All Trump, all the time,,,part(10)

Last Christmas I bet Captain Walrus $100 that Trump was going to be President, and that he would beat Hillary “like a baby seal”, to steal a phrase from a southern Democrat political operative. Captain Walrus gleefully reminds me of the bet and looks forward to taking a crisp $100 from me, as I look forward to eating steak and wine on his money. People tend to become convinced of their views.

I have been watching the National Post in this regard with some wry amusement. Kelly McParland has been raving about Trump as a buffoon bigot anti-Christ. I used to concern myself with his views until I realized that he had abandoned being a journalist – a recorder of facts and analyzer of reality – and was acting under the influence of Trump Derangement Syndrome, as I am sure many other liberals and high minded people are.

 

Trump

Thus Michael Den Tandt’s column this morning was of considerable interest, for its evidence that the ideological ship of the National Post was beginning to make a slow course correction.

The day Donald J. Trump is sworn in as president of the United States, the received wisdom holds, pigs will fly and snowballs freeze in hell. But consider this: The received wisdom about The Donald has been wrong, dead wrong, at every previous turn. It may be wrong now.

If I were appraising  these two men as military intelligence officers, I would have had McParland sent to the infantry for complete failure, and Den Tandt dressed down for failing to appreciate the correlation of forces soon enough.

  • Trump is sweeping US primaries, pulling in two million more votes than Romney did in the previous series.
  • Positions that he took six months ago, such as paying to keep Syrian refugees in Turkey, were ridiculed at the time and constitute Angela Merkel’s policy today.
  • Democrats are worried about Hillary both as a candidate and for her vulnerability to indictment on the keeping of official emails on a private server. (Only in the US, you say).

It is, to my mind, absolutely obvious that Trump will be the next US President.
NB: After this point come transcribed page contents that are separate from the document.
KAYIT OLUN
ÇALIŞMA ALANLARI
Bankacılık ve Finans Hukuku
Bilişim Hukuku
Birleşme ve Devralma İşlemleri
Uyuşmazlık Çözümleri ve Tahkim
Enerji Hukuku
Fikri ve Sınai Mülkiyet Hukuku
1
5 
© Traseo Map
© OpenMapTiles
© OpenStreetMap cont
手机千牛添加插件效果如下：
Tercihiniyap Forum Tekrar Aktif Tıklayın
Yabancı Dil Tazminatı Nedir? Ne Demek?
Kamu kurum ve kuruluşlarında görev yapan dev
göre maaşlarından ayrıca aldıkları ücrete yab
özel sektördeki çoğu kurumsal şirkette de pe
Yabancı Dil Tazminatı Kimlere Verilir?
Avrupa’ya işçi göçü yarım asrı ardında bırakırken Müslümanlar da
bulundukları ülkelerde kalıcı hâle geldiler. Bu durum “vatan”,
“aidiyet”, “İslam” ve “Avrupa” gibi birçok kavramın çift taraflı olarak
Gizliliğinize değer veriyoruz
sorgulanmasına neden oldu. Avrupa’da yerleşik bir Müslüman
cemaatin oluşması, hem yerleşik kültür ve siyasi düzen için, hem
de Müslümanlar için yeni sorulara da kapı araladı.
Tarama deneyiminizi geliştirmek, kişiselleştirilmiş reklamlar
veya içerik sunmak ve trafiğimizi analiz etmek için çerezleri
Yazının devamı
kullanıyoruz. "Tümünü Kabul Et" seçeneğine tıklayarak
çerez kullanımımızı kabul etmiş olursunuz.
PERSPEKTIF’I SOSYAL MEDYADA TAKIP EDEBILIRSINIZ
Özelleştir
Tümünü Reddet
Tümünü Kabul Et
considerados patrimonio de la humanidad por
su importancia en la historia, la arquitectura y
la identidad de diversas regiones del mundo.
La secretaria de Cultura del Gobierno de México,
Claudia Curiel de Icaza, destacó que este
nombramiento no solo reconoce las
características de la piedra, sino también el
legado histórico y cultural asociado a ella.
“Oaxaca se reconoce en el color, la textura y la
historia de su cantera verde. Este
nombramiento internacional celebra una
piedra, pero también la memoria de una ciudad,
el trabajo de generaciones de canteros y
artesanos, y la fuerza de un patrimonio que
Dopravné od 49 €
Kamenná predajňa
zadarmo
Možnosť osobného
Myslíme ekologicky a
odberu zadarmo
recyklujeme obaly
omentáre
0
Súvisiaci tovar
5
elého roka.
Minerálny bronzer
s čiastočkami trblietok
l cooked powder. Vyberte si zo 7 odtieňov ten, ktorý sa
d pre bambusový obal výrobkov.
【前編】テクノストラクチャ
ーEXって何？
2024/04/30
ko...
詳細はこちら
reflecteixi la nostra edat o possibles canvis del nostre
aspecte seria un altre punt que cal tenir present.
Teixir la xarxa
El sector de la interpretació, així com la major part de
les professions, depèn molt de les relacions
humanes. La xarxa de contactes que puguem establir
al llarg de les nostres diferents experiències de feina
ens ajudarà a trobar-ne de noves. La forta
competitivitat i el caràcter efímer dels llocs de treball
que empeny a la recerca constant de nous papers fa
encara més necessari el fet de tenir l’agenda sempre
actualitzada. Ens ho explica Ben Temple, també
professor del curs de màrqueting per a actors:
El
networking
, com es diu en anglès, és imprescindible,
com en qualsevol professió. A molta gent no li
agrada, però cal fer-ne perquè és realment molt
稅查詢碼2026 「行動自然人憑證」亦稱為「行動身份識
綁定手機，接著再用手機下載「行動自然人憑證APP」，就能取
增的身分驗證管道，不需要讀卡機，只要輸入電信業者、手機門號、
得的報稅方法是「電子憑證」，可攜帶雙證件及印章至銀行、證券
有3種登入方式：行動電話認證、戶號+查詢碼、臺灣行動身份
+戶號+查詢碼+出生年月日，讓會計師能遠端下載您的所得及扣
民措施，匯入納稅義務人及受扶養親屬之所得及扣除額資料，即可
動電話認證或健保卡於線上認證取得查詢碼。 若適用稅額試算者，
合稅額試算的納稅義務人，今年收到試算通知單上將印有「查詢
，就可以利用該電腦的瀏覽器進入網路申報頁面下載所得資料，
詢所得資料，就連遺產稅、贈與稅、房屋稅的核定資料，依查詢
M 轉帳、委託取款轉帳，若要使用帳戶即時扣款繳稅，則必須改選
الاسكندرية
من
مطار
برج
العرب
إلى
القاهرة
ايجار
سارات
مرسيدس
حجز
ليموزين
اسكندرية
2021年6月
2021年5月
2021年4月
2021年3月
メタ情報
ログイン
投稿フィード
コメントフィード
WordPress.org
As Mudcat Saunders, the aforementioned southern Democrat operative, says:

“Working class whites in the South have already departed the Democratic Party for cultural reasons. Well the working class whites in the North are now deserting the Democrats because of economic reasons,” Mudcat told TheDC. He added, “this is the new age of economic populism, man. This is about survival for a lot of people.”

He added, “Bernie Sanders and Donald Trump have very similar messages; they’re just dressed in different clothes. I think you’re going to see a lot of Sanders people jump to Trump.”

To be a conservative is to admit the possibility of being wrong. I could be very wrong. But I am unapologetic for my thinking that America goes through great mood swings, and they are going through one now. This somewhat effete detached academic they have had for a President for the past seven years has been given his run, and now they want a new coach for their team, and they will have him. And it will not be her. As Trump said of Hillary, “If Hillary were a man, she’d only win 5% of the vote”.
I would refer you to the blog of Scott Adams, author of Dilbert, for consistently the best and most insightful appreciation of why Trump is winning. He will beat Hillary “like a baby seal”.
I am reminded of Brian Mulroney’s observation of Justin Trudeau before Trudeau became Prime Minister: “what’s not to like?”. Mulroney was acting as an analyst, not a partisan, when he said that. In a like manner, mildly anti-Trump people, those not yet persuaded, need to open their minds to ponder the possibility of his inevitability. Trump is not just getting the votes of the yokels, but of the college educated as well.
Do not be fooled by liberal condescension. Trump will be taking the oath of office of President of the United States of America and most people in liberal circles will still be stunned and disbelieving.